Jika angka migrasi ini dibandingkan dengan tren global, kesalahpahaman bahwa semakin banyak orang yang siap meninggalkan Pakistan semakin terhapuskan. Menurut Laporan Migrasi Dunia PBB tahun 2024, jumlah migran di seluruh dunia pada tahun 2020 adalah sekitar 280 juta, yang merupakan 3,6 persen dari populasi dunia. Secara keseluruhan, tren migrasi terus meningkat selama lima dekade terakhir.
Angka tahun 2020 ini meningkat lima kali lipat dibandingkan tahun 1970, dan lebih dari dua kali lipat angka tahun 1990. Hal ini menunjukkan bahwa tren peningkatan migrasi di seluruh dunia terus berlanjut.
Dampak ekonomi yang paling penting dari migrasi adalah peningkatan jumlah pengiriman uang. Pada tahun 2022, jumlah pengiriman uang yang dikirim oleh imigran ke negaranya adalah 831 miliar dolar, meningkat 128 miliar dolar dibandingkan tahun 2020.
India adalah penerima pengiriman uang terbesar di dunia dengan volume $111 miliar, diikuti oleh Meksiko. Pakistan adalah penerima pengiriman uang terbesar keenam di dunia. Porsi pengiriman uang ini terhadap PDB adalah 6,5 persen. Saat ini situasinya adalah pengiriman uang yang diterima Pakistan lebih besar dari total ekspor.
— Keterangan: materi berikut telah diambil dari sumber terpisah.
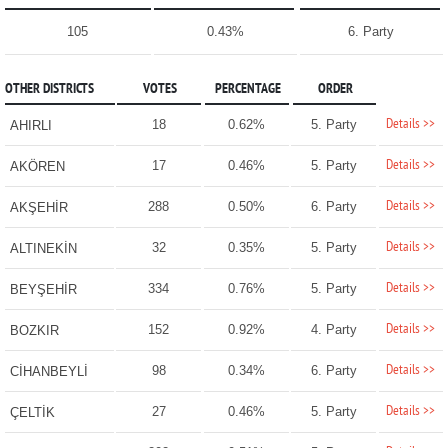
105
0.43%
6. Party
OTHER DISTRICTS
VOTES
PERCENTAGE
ORDER
Details >>
18
0.62%
5. Party
AHIRLI
Details >>
17
0.46%
5. Party
AKÖREN
Details >>
288
0.50%
6. Party
AKŞEHİR
Details >>
32
0.35%
5. Party
ALTINEKİN
Details >>
334
0.76%
5. Party
BEYŞEHİR
Details >>
152
0.92%
4. Party
BOZKIR
Details >>
98
0.34%
6. Party
CİHANBEYLİ
Details >>
27
0.46%
5. Party
ÇELTİK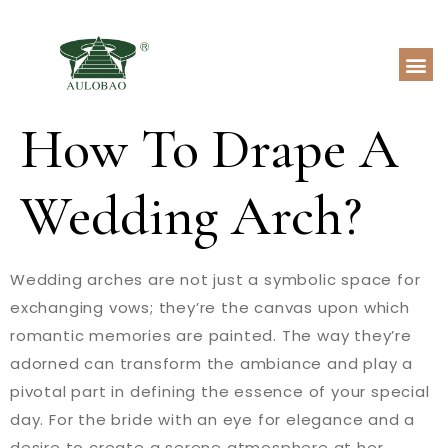
How To Drape A
Wedding Arch?
Wedding arches are not just a symbolic space for
exchanging vows; they’re the canvas upon which
romantic memories are painted. The way they’re
adorned can transform the ambiance and play a
pivotal part in defining the essence of your special
day. For the bride with an eye for elegance and a
desire to create a serene atmosphere at her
Tanpa adanya pengiriman uang ini, stabilitas keuangan di Pakistan tidak mungkin terjadi. Migrasi merupakan sumber devisa utama bagi Pakistan dan banyak negara lain seperti Pakistan.
Intinya adalah bahwa migrasi pemuda berlangsung kurang lebih dengan kecepatan yang sama sebelumnya dan masih berlangsung sesuai dengan tren global. Di era globalisasi, kebutuhan akan tenaga terampil tentunya meningkat di negara-negara maju dan makmur secara ekonomi. Kebanyakan dari mereka sangat teknis dan berkualifikasi tinggi. Hanya terdapat sedikit sekali permintaan akan pekerja yang berhenti bekerja atau pekerja tidak terampil.
Dengan menjadi tren di media sosial dan menabuh genderang politik, siklus berita bergerak maju namun meninggalkan puing-puing kebenaran yang setengah benar dan kebenaran alternatif yang membuat banyak anak muda putus asa tanpa alasan, padahal fakta di lapangan dan tren sebenarnya tidak sesuai dengan kenyataan. tidak sama. Nilainya tidak mengecewakan.
Jika kita tetap mengedepankan tren global, situasi di balik booming media sosial tidak akan terjadi secara sepihak. Hal ini tidak berarti bahwa tidak ada masalah keadilan, hukum dan ketertiban serta masalah ketenagakerjaan, namun permasalahan ini terjadi di sebagian besar negara di dunia. Katakanlah naluri manusia dan semangat bertahan hidup juga datang untuk hidup dalam kesulitan ini. Kendala lainnya adalah rumput tetangga tidak selalu lebih hijau.